- The Federal Reserve’s Fedwire funds transfer service—the biggest large-value payments system in the United States—has long displayed a concentrated peak of activity in the late afternoon.
- Theory suggests that the concentration of late-afternoon Fedwire activity reflects coordination among participating banks to reduce liquidity costs, delay costs, and credit risk; as these costs and risk change over time, payment timing most likely will be affected.
- The sending of large payments late in the day can heighten operational risk by increasing the potential magnitude of liquidity dislocation and risk if operational disruptions were to occur.
- Armantier, Arnold, and McAndrews quantify how the changing environment in which Fedwire operates has affected the timing of payment value transferred within the system between 1998 and 2006.

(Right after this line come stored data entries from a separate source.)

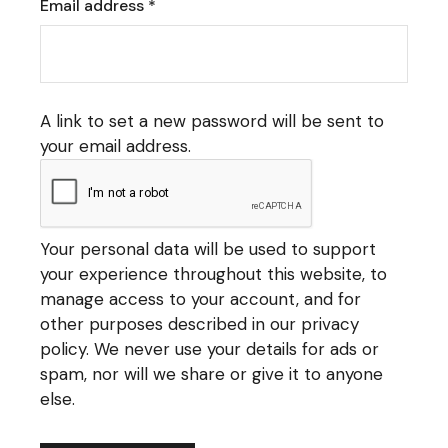
Required
Email address
*
A link to set a new password will be sent to
your email address.
Your personal data will be used to support
your experience throughout this website, to
manage access to your account, and for
other purposes described in our
privacy
policy
. We never use your details for ads or
spam, nor will we share or give it to anyone
else.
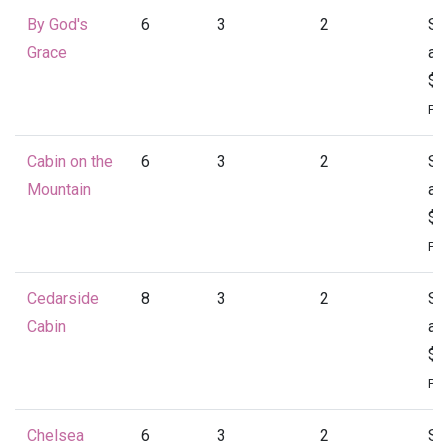
By God's
6
3
2
St
Grace
at
$1
Per
Cabin on the
6
3
2
St
Mountain
at
$1
Per
Cedarside
8
3
2
St
Cabin
at
$1
Per
Chelsea
6
3
2
St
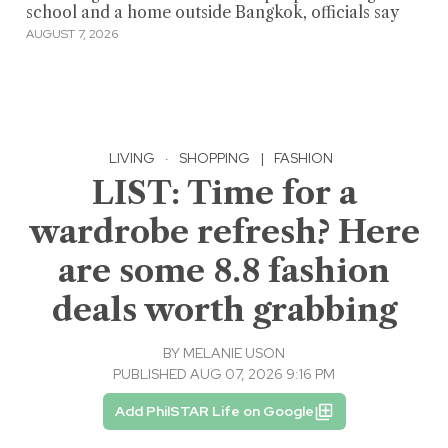
school and a home outside Bangkok, officials say
AUGUST 7, 2026
LIVING
·
SHOPPING
|
FASHION
LIST: Time for a
wardrobe refresh? Here
are some 8.8 fashion
deals worth grabbing
BY
MELANIE USON
PUBLISHED AUG 07, 2026 9:16 PM
Add PhilSTAR Life on Google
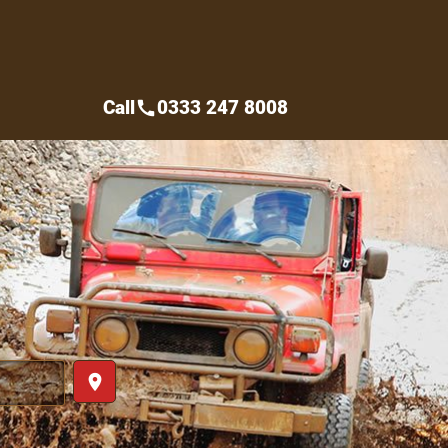
Call
0333 247 8008
call
place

- The study finds that the peak of the timing distribution has become more concentrated, has shifted to later in the day, and has divided into two peaks.
- The authors attribute the changes in payment timing in Fedwire to several factors:
- changes in Federal Reserve System policies that govern the provision of daylight overdrafts,
- variations in the value and volume of payments, and
- changes in the flow of payments from private sector settlement institutions.
- The study’s results provide no specific evidence of heightened operational risk attributable to activity occurring later in the day; however, they point to a high level of interaction between Fedwire and private settlement institutions.